_DIRECTIONS FOR THIS TASK_
Output the material below as a Markdown table with two columns, Row and Material line: number each line in order and put its text beside the number, leaving out blank lines.

___ MATERIAL FOR THIS TASK

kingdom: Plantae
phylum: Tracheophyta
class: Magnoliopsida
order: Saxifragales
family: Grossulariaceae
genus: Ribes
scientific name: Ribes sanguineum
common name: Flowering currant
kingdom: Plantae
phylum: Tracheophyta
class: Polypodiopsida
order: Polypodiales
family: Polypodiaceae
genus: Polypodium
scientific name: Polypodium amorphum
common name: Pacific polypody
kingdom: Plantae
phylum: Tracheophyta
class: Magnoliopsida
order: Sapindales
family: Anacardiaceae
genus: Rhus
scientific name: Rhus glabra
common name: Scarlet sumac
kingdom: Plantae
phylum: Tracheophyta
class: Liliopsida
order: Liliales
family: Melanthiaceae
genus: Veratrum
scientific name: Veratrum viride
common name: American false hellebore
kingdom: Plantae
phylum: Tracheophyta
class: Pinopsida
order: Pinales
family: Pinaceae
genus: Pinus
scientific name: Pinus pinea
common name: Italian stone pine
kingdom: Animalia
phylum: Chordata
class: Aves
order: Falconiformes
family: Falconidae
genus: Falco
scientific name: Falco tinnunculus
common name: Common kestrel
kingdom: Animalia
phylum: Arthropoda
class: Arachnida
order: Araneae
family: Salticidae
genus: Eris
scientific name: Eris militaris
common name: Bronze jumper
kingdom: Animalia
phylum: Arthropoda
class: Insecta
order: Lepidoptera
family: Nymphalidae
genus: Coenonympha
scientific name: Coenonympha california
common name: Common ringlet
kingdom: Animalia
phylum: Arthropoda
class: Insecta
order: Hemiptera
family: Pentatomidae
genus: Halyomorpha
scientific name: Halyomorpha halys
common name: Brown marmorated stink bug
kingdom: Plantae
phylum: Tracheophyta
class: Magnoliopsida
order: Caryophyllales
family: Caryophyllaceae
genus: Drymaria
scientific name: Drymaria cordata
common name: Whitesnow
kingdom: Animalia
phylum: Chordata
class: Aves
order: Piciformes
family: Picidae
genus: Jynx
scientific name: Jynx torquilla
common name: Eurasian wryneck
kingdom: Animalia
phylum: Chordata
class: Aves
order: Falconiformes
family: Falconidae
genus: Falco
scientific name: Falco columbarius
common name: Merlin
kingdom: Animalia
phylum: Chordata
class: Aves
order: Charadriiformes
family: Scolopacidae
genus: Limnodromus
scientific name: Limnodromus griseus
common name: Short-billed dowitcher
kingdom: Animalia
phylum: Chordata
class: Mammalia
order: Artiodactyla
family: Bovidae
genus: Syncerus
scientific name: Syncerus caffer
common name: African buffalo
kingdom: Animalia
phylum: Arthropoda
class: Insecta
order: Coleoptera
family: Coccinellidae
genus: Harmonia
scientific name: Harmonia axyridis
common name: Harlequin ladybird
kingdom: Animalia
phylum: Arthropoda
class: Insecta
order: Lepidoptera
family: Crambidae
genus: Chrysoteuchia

______

_RESULT OF THIS EXERCISE_
| Row | Material line |
|---|---|
| 1 | kingdom: Plantae |
| 2 | phylum: Tracheophyta |
| 3 | class: Magnoliopsida |
| 4 | order: Saxifragales |
| 5 | family: Grossulariaceae |
| 6 | genus: Ribes |
| 7 | scientific name: Ribes sanguineum |
| 8 | common name: Flowering currant |
| 9 | kingdom: Plantae |
| 10 | phylum: Tracheophyta |
| 11 | class: Polypodiopsida |
| 12 | order: Polypodiales |
| 13 | family: Polypodiaceae |
| 14 | genus: Polypodium |
| 15 | scientific name: Polypodium amorphum |
| 16 | common name: Pacific polypody |
| 17 | kingdom: Plantae |
| 18 | phylum: Tracheophyta |
| 19 | class: Magnoliopsida |
| 20 | order: Sapindales |
| 21 | family: Anacardiaceae |
| 22 | genus: Rhus |
| 23 | scientific name: Rhus glabra |
| 24 | common name: Scarlet sumac |
| 25 | kingdom: Plantae |
| 26 | phylum: Tracheophyta |
| 27 | class: Liliopsida |
| 28 | order: Liliales |
| 29 | family: Melanthiaceae |
| 30 | genus: Veratrum |
| 31 | scientific name: Veratrum viride |
| 32 | common name: American false hellebore |
| 33 | kingdom: Plantae |
| 34 | phylum: Tracheophyta |
| 35 | class: Pinopsida |
| 36 | order: Pinales |
| 37 | family: Pinaceae |
| 38 | genus: Pinus |
| 39 | scientific name: Pinus pinea |
| 40 | common name: Italian stone pine |
| 41 | kingdom: Animalia |
| 42 | phylum: Chordata |
| 43 | class: Aves |
| 44 | order: Falconiformes |
| 45 | family: Falconidae |
| 46 | genus: Falco |
| 47 | scientific name: Falco tinnunculus |
| 48 | common name: Common kestrel |
| 49 | kingdom: Animalia |
| 50 | phylum: Arthropoda |
| 51 | class: Arachnida |
| 52 | order: Araneae |
| 53 | family: Salticidae |
| 54 | genus: Eris |
| 55 | scientific name: Eris militaris |
| 56 | common name: Bronze jumper |
| 57 | kingdom: Animalia |
| 58 | phylum: Arthropoda |
| 59 | class: Insecta |
| 60 | order: Lepidoptera |
| 61 | family: Nymphalidae |
| 62 | genus: Coenonympha |
| 63 | scientific name: Coenonympha california |
| 64 | common name: Common ringlet |
| 65 | kingdom: Animalia |
| 66 | phylum: Arthropoda |
| 67 | class: Insecta |
| 68 | order: Hemiptera |
| 69 | family: Pentatomidae |
| 70 | genus: Halyomorpha |
| 71 | scientific name: Halyomorpha halys |
| 72 | common name: Brown marmorated stink bug |
| 73 | kingdom: Plantae |
| 74 | phylum: Tracheophyta |
| 75 | class: Magnoliopsida |
| 76 | order: Caryophyllales |
| 77 | family: Caryophyllaceae |
| 78 | genus: Drymaria |
| 79 | scientific name: Drymaria cordata |
| 80 | common name: Whitesnow |
| 81 | kingdom: Animalia |
| 82 | phylum: Chordata |
| 83 | class: Aves |
| 84 | order: Piciformes |
| 85 | family: Picidae |
| 86 | genus: Jynx |
| 87 | scientific name: Jynx torquilla |
| 88 | common name: Eurasian wryneck |
| 89 | kingdom: Animalia |
| 90 | phylum: Chordata |
| 91 | class: Aves |
| 92 | order: Falconiformes |
| 93 | family: Falconidae |
| 94 | genus: Falco |
| 95 | scientific name: Falco columbarius |
| 96 | common name: Merlin |
| 97 | kingdom: Animalia |
| 98 | phylum: Chordata |
| 99 | class: Aves |
| 100 | order: Charadriiformes |
| 101 | family: Scolopacidae |
| 102 | genus: Limnodromus |
| 103 | scientific name: Limnodromus griseus |
| 104 | common name: Short-billed dowitcher |
| 105 | kingdom: Animalia |
| 106 | phylum: Chordata |
| 107 | class: Mammalia |
| 108 | order: Artiodactyla |
| 109 | family: Bovidae |
| 110 | genus: Syncerus |
| 111 | scientific name: Syncerus caffer |
| 112 | common name: African buffalo |
| 113 | kingdom: Animalia |
| 114 | phylum: Arthropoda |
| 115 | class: Insecta |
| 116 | order: Coleoptera |
| 117 | family: Coccinellidae |
| 118 | genus: Harmonia |
| 119 | scientific name: Harmonia axyridis |
| 120 | common name: Harlequin ladybird |
| 121 | kingdom: Animalia |
| 122 | phylum: Arthropoda |
| 123 | class: Insecta |
| 124 | order: Lepidoptera |
| 125 | family: Crambidae |
| 126 | genus: Chrysoteuchia |